Multiplayer does offer some respite to this travesty. You play on a 5x5 block, and you get a point for every row you knock out. A new row immediately fills in the gap, but this time with a Yoshi's head. Line up 5 Yoshi's head and receive a special bonus or punishment. These range from gaining or losing massive points, scrambling one player's cookies, losing control of one player's board, or placing a giant blind spot in one player's board. You play to a certain number of points, or until one player takes too long to clear a row (in which case he loses). On the one hand, this takes away the annoying luck based element of the single player game. But then again, it adds a whole new level of luck. Chances are, the game will move along slowly until one player gets five Yoshis. And then the bonus will massively change the course of the game. If you get lucky, you win! If not, you lose! How fun is that? Not very. It's different enough from the single player game to make it interesting to play, but it's simply not good enough to be fun on its own.

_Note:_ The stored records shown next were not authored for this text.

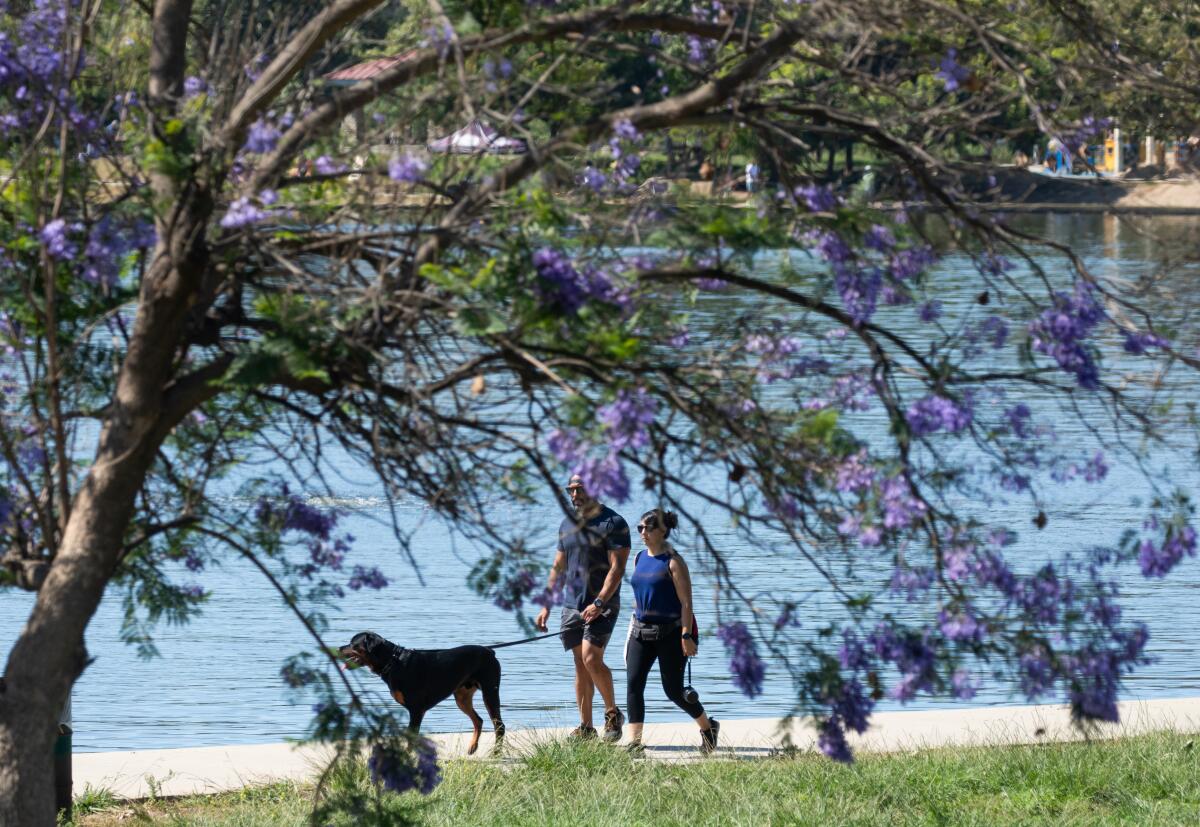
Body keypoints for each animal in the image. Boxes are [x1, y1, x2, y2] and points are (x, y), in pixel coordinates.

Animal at [338, 633, 506, 753]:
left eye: (353, 644)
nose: (339, 648)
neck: (393, 662)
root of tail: (490, 651)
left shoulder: (416, 710)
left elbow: (411, 739)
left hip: (490, 692)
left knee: (499, 726)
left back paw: (496, 753)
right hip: (462, 697)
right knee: (478, 720)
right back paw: (472, 746)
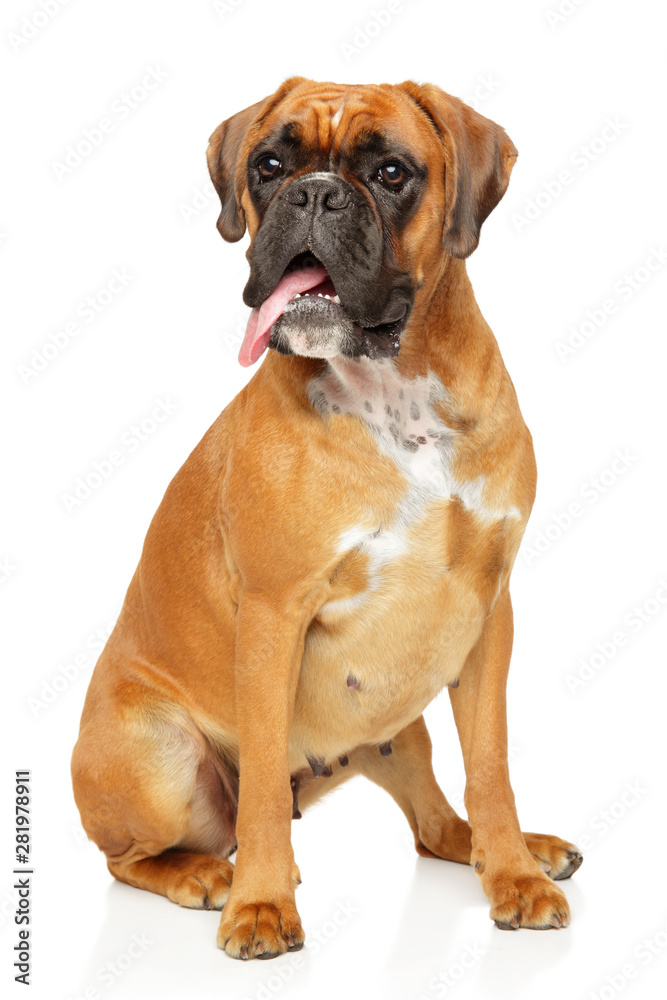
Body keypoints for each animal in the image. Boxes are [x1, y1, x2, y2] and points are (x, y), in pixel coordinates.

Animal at [72, 78, 584, 960]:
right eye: (269, 165)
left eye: (389, 172)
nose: (313, 194)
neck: (394, 392)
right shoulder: (274, 615)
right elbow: (261, 793)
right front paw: (261, 904)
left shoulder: (488, 613)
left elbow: (489, 765)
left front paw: (514, 876)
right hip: (156, 754)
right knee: (136, 856)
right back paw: (207, 876)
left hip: (402, 720)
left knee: (436, 826)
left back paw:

Sad to say, the game just fails when it comes to the addiction test. You don't find yourself mindlessly playing the game over and over; instead you're wondering why you should bother. You just can't get into a game like this, as the flaws prohibit total immersion. How can you get into the game when the scrolling bothers you every time you use it? There's no need to develop any sort of strategy, as you either have too much or too little time to think about things. And the fact that winning relies more on luck then skill will turn you off as well. There's no feeling like you're going to improve, and no sense of accomplishment when you win a round. There's just no satisfaction involved. Not even an entirely different multiplayer cannot bring a spark into this game. And with better games like Dr Mario and Panel de Pon out there, Yoshi's Cookie offers nothing for fans. It's the weak point in Nintendo's Puzzle Collection, and not worth playing more than once.